Dataset records —
========================================================================

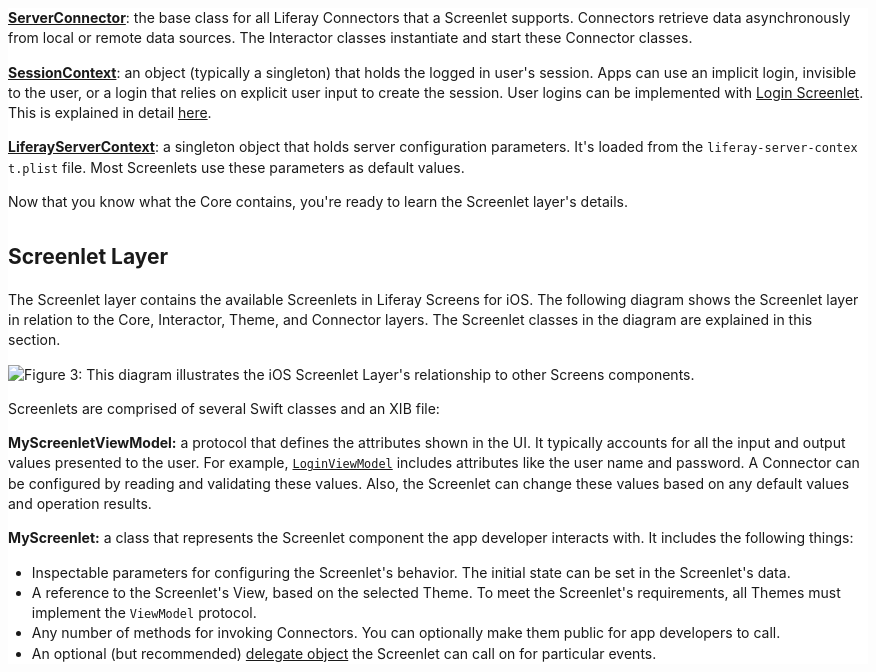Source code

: [**ServerConnector**](https://github.com/liferay/liferay-screens/blob/master/ios/Framework/Core/Base/BaseConnectors/ServerConnector.swift):
the base class for all Liferay Connectors that a Screenlet supports. Connectors 
retrieve data asynchronously from local or remote data sources. The Interactor 
classes instantiate and start these Connector classes. 

[**SessionContext**](https://github.com/liferay/liferay-screens/blob/master/ios/Framework/Core/Context/SessionContext.swift):
an object (typically a singleton) that holds the logged in user's session. Apps 
can use an implicit login, invisible to the user, or a login that relies on 
explicit user input to create the session. User logins can be implemented with 
[Login Screenlet](/docs/7-0/reference/-/knowledge_base/r/loginscreenlet-for-ios). 
This is explained in detail [here](/docs/7-0/tutorials/-/knowledge_base/t/accessing-the-liferay-session-in-ios). 

[**LiferayServerContext**](https://github.com/liferay/liferay-screens/blob/master/ios/Framework/Core/Context/LiferayServerContext.swift):
a singleton object that holds server configuration parameters. It's loaded from
the `liferay-server-context.plist` file. Most Screenlets use these parameters as
default values.

Now that you know what the Core contains, you're ready to learn the Screenlet
layer's details. 

## Screenlet Layer

The Screenlet layer contains the available Screenlets in Liferay Screens for
iOS. The following diagram shows the Screenlet layer in relation to the Core,
Interactor, Theme, and Connector layers. The Screenlet classes in the diagram 
are explained in this section. 

![Figure 3: This diagram illustrates the iOS Screenlet Layer's relationship to other Screens components.](../../../images/screens-ios-architecture-03.png)

Screenlets are comprised of several Swift classes and an XIB file:

**MyScreenletViewModel:** a protocol that defines the attributes shown in the 
UI. It typically accounts for all the input and output values presented to the 
user. For example, 
[`LoginViewModel`](https://github.com/liferay/liferay-screens/blob/master/ios/Framework/Core/Auth/LoginScreenlet/LoginViewModel.swift)
includes attributes like the user name and password. A Connector can be
configured by reading and validating these values. Also, the Screenlet can 
change these values based on any default values and operation results. 

**MyScreenlet:**  a class that represents the Screenlet component the app
developer interacts with. It includes the following things:

- Inspectable parameters for configuring the Screenlet's behavior. The
  initial state can be set in the Screenlet's data. 
- A reference to the Screenlet's View, based on the selected Theme. To meet
  the Screenlet's requirements, all Themes must implement the `ViewModel`
  protocol. 
- Any number of methods for invoking Connectors. You can optionally make them 
  public for app developers to call.  
- An optional (but recommended)
  [delegate object](https://developer.apple.com/library/ios/documentation/general/conceptual/DevPedia-CocoaCore/Delegation.html)
  the Screenlet can call on for particular events. 
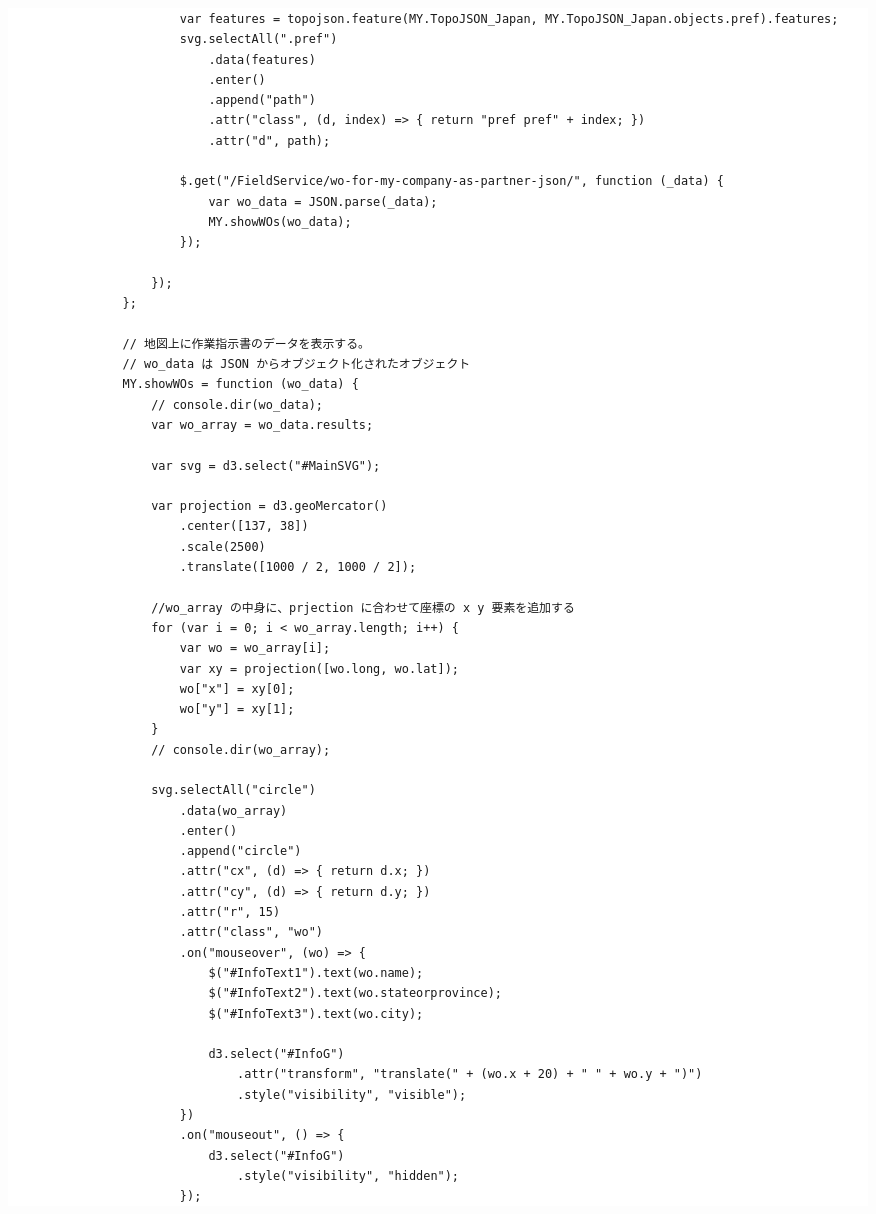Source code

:                             var features = topojson.feature(MY.TopoJSON_Japan, MY.TopoJSON_Japan.objects.pref).features;
                            svg.selectAll(".pref")
                                .data(features)
                                .enter()
                                .append("path")
                                .attr("class", (d, index) => { return "pref pref" + index; })
                                .attr("d", path);
        
                            $.get("/FieldService/wo-for-my-company-as-partner-json/", function (_data) {
                                var wo_data = JSON.parse(_data);
                                MY.showWOs(wo_data);
                            });
        
                        });
                    };
        
                    // 地図上に作業指示書のデータを表示する。
                    // wo_data は JSON からオブジェクト化されたオブジェクト
                    MY.showWOs = function (wo_data) {
                        // console.dir(wo_data);
                        var wo_array = wo_data.results;
        
                        var svg = d3.select("#MainSVG");
        
                        var projection = d3.geoMercator()
                            .center([137, 38])
                            .scale(2500)
                            .translate([1000 / 2, 1000 / 2]);
        
                        //wo_array の中身に、prjection に合わせて座標の x y 要素を追加する
                        for (var i = 0; i < wo_array.length; i++) {
                            var wo = wo_array[i];
                            var xy = projection([wo.long, wo.lat]);
                            wo["x"] = xy[0];
                            wo["y"] = xy[1];
                        }
                        // console.dir(wo_array);
        
                        svg.selectAll("circle")
                            .data(wo_array)
                            .enter()
                            .append("circle")
                            .attr("cx", (d) => { return d.x; })
                            .attr("cy", (d) => { return d.y; })
                            .attr("r", 15)
                            .attr("class", "wo")
                            .on("mouseover", (wo) => {
                                $("#InfoText1").text(wo.name);
                                $("#InfoText2").text(wo.stateorprovince);
                                $("#InfoText3").text(wo.city);
        
                                d3.select("#InfoG")
                                    .attr("transform", "translate(" + (wo.x + 20) + " " + wo.y + ")")
                                    .style("visibility", "visible");
                            })
                            .on("mouseout", () => {
                                d3.select("#InfoG")
                                    .style("visibility", "hidden");
                            });
        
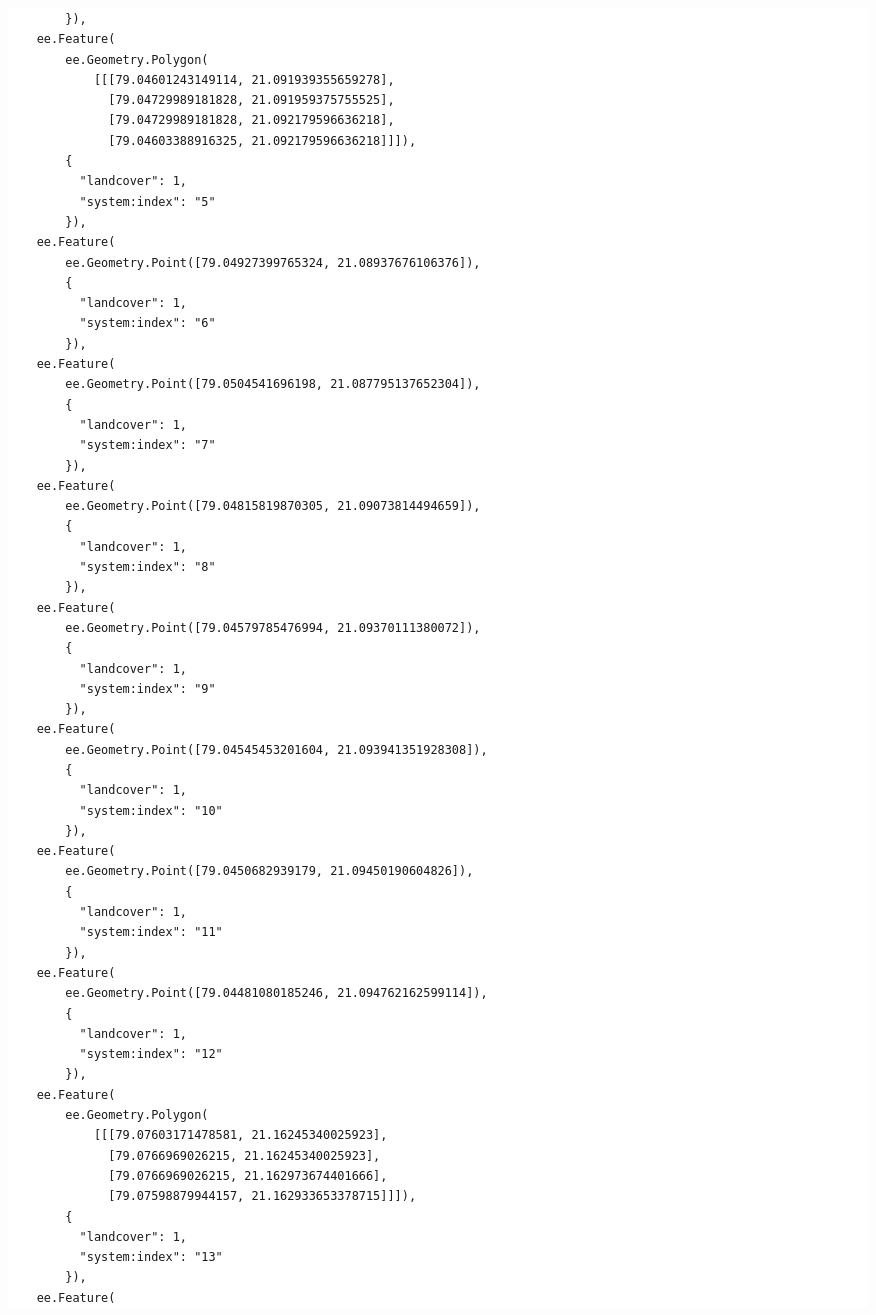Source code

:             }),
        ee.Feature(
            ee.Geometry.Polygon(
                [[[79.04601243149114, 21.091939355659278],
                  [79.04729989181828, 21.091959375755525],
                  [79.04729989181828, 21.092179596636218],
                  [79.04603388916325, 21.092179596636218]]]),
            {
              "landcover": 1,
              "system:index": "5"
            }),
        ee.Feature(
            ee.Geometry.Point([79.04927399765324, 21.08937676106376]),
            {
              "landcover": 1,
              "system:index": "6"
            }),
        ee.Feature(
            ee.Geometry.Point([79.0504541696198, 21.087795137652304]),
            {
              "landcover": 1,
              "system:index": "7"
            }),
        ee.Feature(
            ee.Geometry.Point([79.04815819870305, 21.09073814494659]),
            {
              "landcover": 1,
              "system:index": "8"
            }),
        ee.Feature(
            ee.Geometry.Point([79.04579785476994, 21.09370111380072]),
            {
              "landcover": 1,
              "system:index": "9"
            }),
        ee.Feature(
            ee.Geometry.Point([79.04545453201604, 21.093941351928308]),
            {
              "landcover": 1,
              "system:index": "10"
            }),
        ee.Feature(
            ee.Geometry.Point([79.0450682939179, 21.09450190604826]),
            {
              "landcover": 1,
              "system:index": "11"
            }),
        ee.Feature(
            ee.Geometry.Point([79.04481080185246, 21.094762162599114]),
            {
              "landcover": 1,
              "system:index": "12"
            }),
        ee.Feature(
            ee.Geometry.Polygon(
                [[[79.07603171478581, 21.16245340025923],
                  [79.0766969026215, 21.16245340025923],
                  [79.0766969026215, 21.162973674401666],
                  [79.07598879944157, 21.162933653378715]]]),
            {
              "landcover": 1,
              "system:index": "13"
            }),
        ee.Feature(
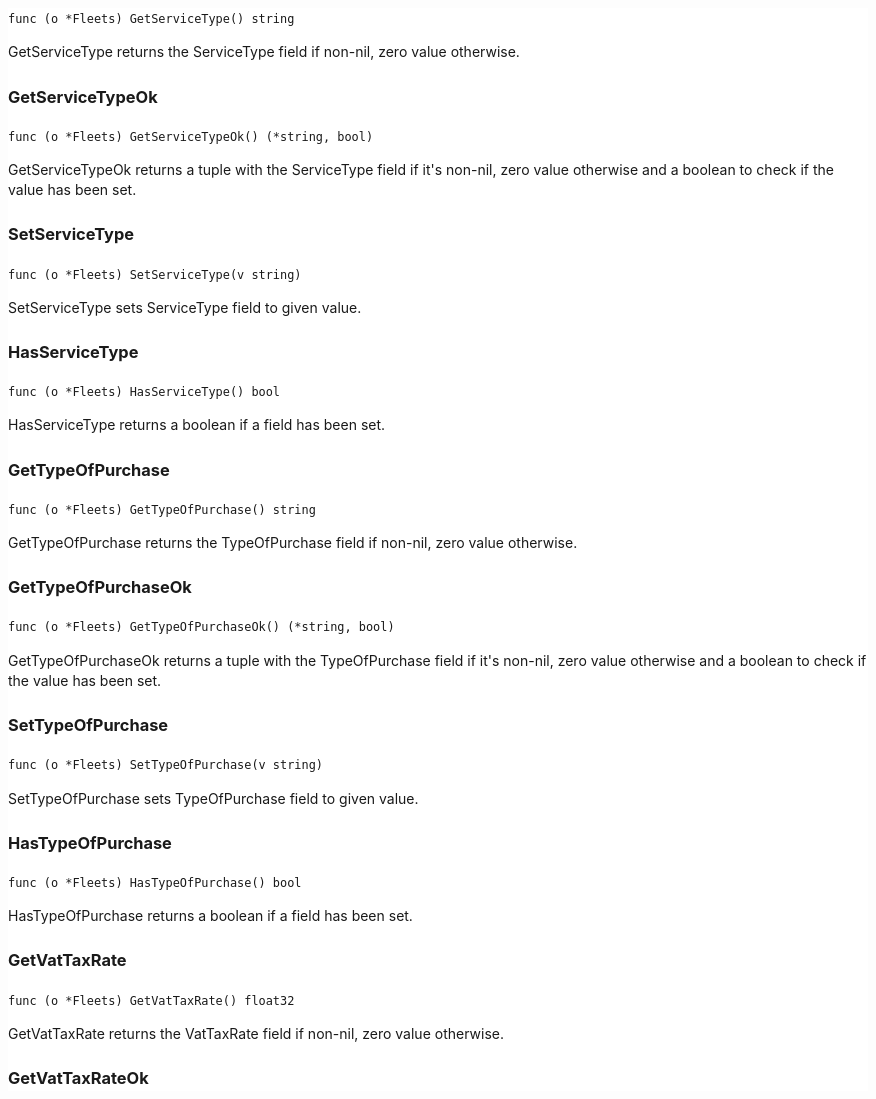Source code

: `func (o *Fleets) GetServiceType() string`

GetServiceType returns the ServiceType field if non-nil, zero value otherwise.

### GetServiceTypeOk

`func (o *Fleets) GetServiceTypeOk() (*string, bool)`

GetServiceTypeOk returns a tuple with the ServiceType field if it's non-nil, zero value otherwise
and a boolean to check if the value has been set.

### SetServiceType

`func (o *Fleets) SetServiceType(v string)`

SetServiceType sets ServiceType field to given value.

### HasServiceType

`func (o *Fleets) HasServiceType() bool`

HasServiceType returns a boolean if a field has been set.

### GetTypeOfPurchase

`func (o *Fleets) GetTypeOfPurchase() string`

GetTypeOfPurchase returns the TypeOfPurchase field if non-nil, zero value otherwise.

### GetTypeOfPurchaseOk

`func (o *Fleets) GetTypeOfPurchaseOk() (*string, bool)`

GetTypeOfPurchaseOk returns a tuple with the TypeOfPurchase field if it's non-nil, zero value otherwise
and a boolean to check if the value has been set.

### SetTypeOfPurchase

`func (o *Fleets) SetTypeOfPurchase(v string)`

SetTypeOfPurchase sets TypeOfPurchase field to given value.

### HasTypeOfPurchase

`func (o *Fleets) HasTypeOfPurchase() bool`

HasTypeOfPurchase returns a boolean if a field has been set.

### GetVatTaxRate

`func (o *Fleets) GetVatTaxRate() float32`

GetVatTaxRate returns the VatTaxRate field if non-nil, zero value otherwise.

### GetVatTaxRateOk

========================================================================

Exercise —
Up to and including the line that holds "a singleton object", restate word for word each line of the records from their start, and only those lines, leaving out the pictures.

Final answer —
Source code

: [**ServerConnector**](https://github.com/liferay/liferay-screens/blob/master/ios/Framework/Core/Base/BaseConnectors/ServerConnector.swift):
the base class for all Liferay Connectors that a Screenlet supports. Connectors 
retrieve data asynchronously from local or remote data sources. The Interactor 
classes instantiate and start these Connector classes. 

[**SessionContext**](https://github.com/liferay/liferay-screens/blob/master/ios/Framework/Core/Context/SessionContext.swift):
an object (typically a singleton) that holds the logged in user's session. Apps 
can use an implicit login, invisible to the user, or a login that relies on 
explicit user input to create the session. User logins can be implemented with 
[Login Screenlet](/docs/7-0/reference/-/knowledge_base/r/loginscreenlet-for-ios). 
This is explained in detail [here](/docs/7-0/tutorials/-/knowledge_base/t/accessing-the-liferay-session-in-ios). 

[**LiferayServerContext**](https://github.com/liferay/liferay-screens/blob/master/ios/Framework/Core/Context/LiferayServerContext.swift):
a singleton object that holds server configuration parameters. It's loaded from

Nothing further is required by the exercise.